On 5 August 1996 Newsquest announced that it had bought Westminster Press for £305 million. Contemporary coverage noted that Newsquest was backed by KKR, with Cinven taking a significant minority stake after closing. The Monopolies and Mergers Commission later decided that the acquisition would not be expected to operate against the public interest, and completion followed in 1997.

Matthews places the sale within a wider period of consolidation in regional newspapers: Thomson sold its English newspapers to Trinity in 1995, Reed Regional Newspapers became Newsquest through a management buyout, Newsquest later acquired Westminster Press, and by 2006 the four largest regional newspaper groups owned 65 per cent of titles. In 1999 Newsquest was bought by Gannett.

== Titles ==
The following list summarises selected titles documented under Westminster Press. It is not exhaustive.

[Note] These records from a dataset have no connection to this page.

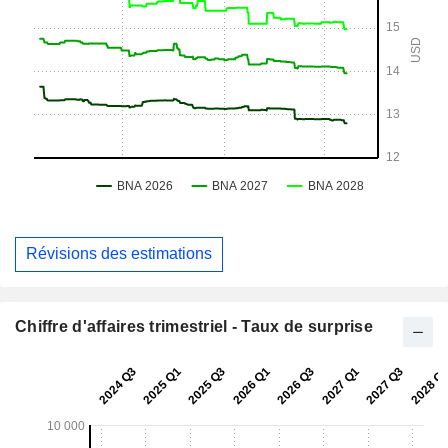
Révisions des estimations
Chiffre d'affaires trimestriel - Taux de surprise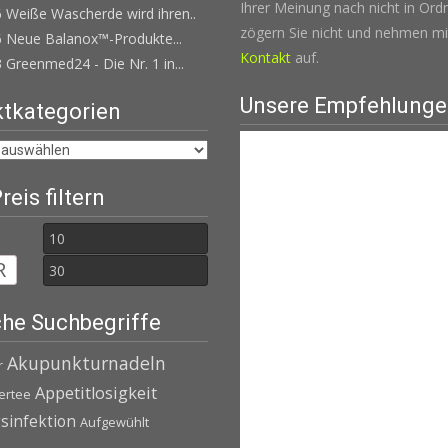
Ihrer Meinung nach nicht in Ordn
 Weiße Wascherde wird ihren..
zögern Sie nicht und nehmen mi
6 Neue Balanox™-Produkte...
Kontakt
auf.
 Greenmed24 - Die Nr. 1 in...
Unsere Empfehlung
tkategorien
eis filtern
Min.
Max.
R
Preis
Preis
he Suchbegriffe
Akupunkturnadeln
r
Appetitlosigkeit
ertee
infektion
Aufgewühlt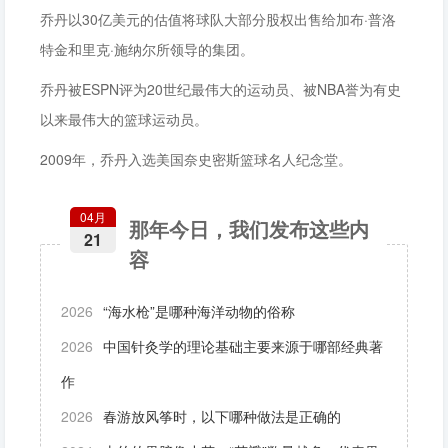
乔丹以30亿美元的估值将球队大部分股权出售给加布·普洛
特金和里克·施纳尔所领导的集团。
乔丹被ESPN评为20世纪最伟大的运动员、被NBA誉为有史
以来最伟大的篮球运动员。
2009年，乔丹入选美国奈史密斯篮球名人纪念堂。
04月
那年今日，我们发布这些内
21
容
2026
“海水枪”是哪种海洋动物的俗称
2026
中国针灸学的理论基础主要来源于哪部经典著
作
2026
春游放风筝时，以下哪种做法是正确的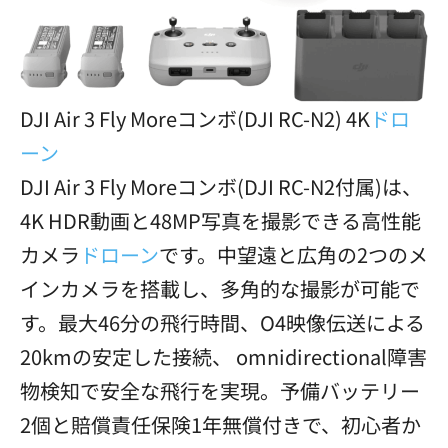
DJI Air 3 Fly Moreコンボ(DJI RC-N2) 4K
ドロ
ーン
DJI Air 3 Fly Moreコンボ(DJI RC-N2付属)は、
4K HDR動画と48MP写真を撮影できる高性能
カメラ
ドローン
です。中望遠と広角の2つのメ
インカメラを搭載し、多角的な撮影が可能で
す。最大46分の飛行時間、O4映像伝送による
20kmの安定した接続、 omnidirectional障害
物検知で安全な飛行を実現。予備バッテリー
2個と賠償責任保険1年無償付きで、初心者か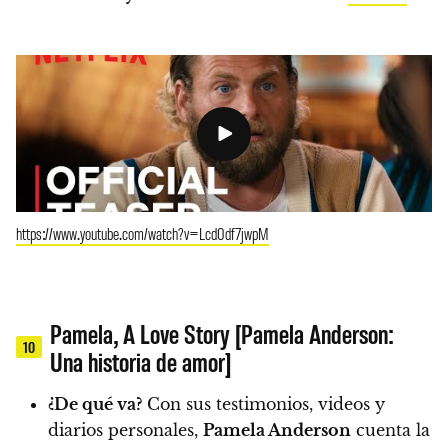
https://www.youtube.com/watch?v=Lcd0df7jwpM
Pamela, A Love Story [Pamela Anderson:
10
Una historia de amor]
¿De qué va?
Con sus testimonios, videos y
diarios personales,
Pamela Anderson
cuenta la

| Title | Place | Type | Founded | In Westminster Press | One-line history or notable episode | Ref. |
|---|---|---|---|---|---|---|
| The Northern Echo | Darlington, County Durham | Morning daily | 1870 | Listed among Westminster Press titles in 1996 sale reporting | Known for campaigning reporting under Harold Evans in the 1960s; affected by the 1977–78 closed-shop dispute |  |
| Evening Despatch | Darlington, County Durham | Evening daily | — | Named among titles affected in the 1977 dispute at the Darlington centre | Publication suspended during the 1977–78 stoppage |  |
| Darlington & Stockton Times | Darlington/North Yorkshire | Weekly | 1847 | Named among titles affected in the 1977 dispute | The appointment of Josephine Kirk Smith as sub-editor triggered the 1977–78 dispute |  |
| Durham Advertiser series | County Durham | Weekly series | 1814 | Named among titles affected in the 1977 dispute | Part of the Darlington group during the closed-shop dispute |  |
| Evening Argus | Brighton, East Sussex | Evening daily | 1880s | Listed among Westminster Press titles in 1996 sale reporting | Principal evening paper for Brighton and Hove |  |
| Oxford Mail | Oxford, Oxfordshire | Daily | 1928 | Listed among Westminster Press titles in 1996 sale reporting | Patrick Gibson joined the title as a trainee journalist in 1947 before becoming a Westminster Press director |  |
| Stamford Mercury | Stamford, Lincolnshire | Weekly | 1695 | Bought in 1929; later sold in 1951 | Management centralised to the Lincolnshire Chronicle; printing moved; sold to EMAP |  |
| Lincolnshire Chronicle | Lincoln, Lincolnshire | Weekly | 1832 | In group by early 1950s | Acted as managerial centre over the Stamford Mercury before its sale |  |
| Slough Evening Mail | Slough, Berkshire | Evening daily | 1969 | Joint launch with Thomson; counted half to each group in 1974 data | One of the late-1960s new evening papers around London |  |
| Telegraph & Argus | Bradford, West Yorkshire | Evening daily, later daily | 1868 | Identified with Westminster Press portfolio | Key title in Yorkshire; associated weeklies in the Bradford district |  |

== Sources and archives ==
Company records are held at The National Archives under "Westminster Press Ltd" and "Westminster Press Provincial Newspapers Ltd". A company booklet, The Westminster Press: Provincial Newspapers (1952) by A. P. Duncum, provides a primary-source overview.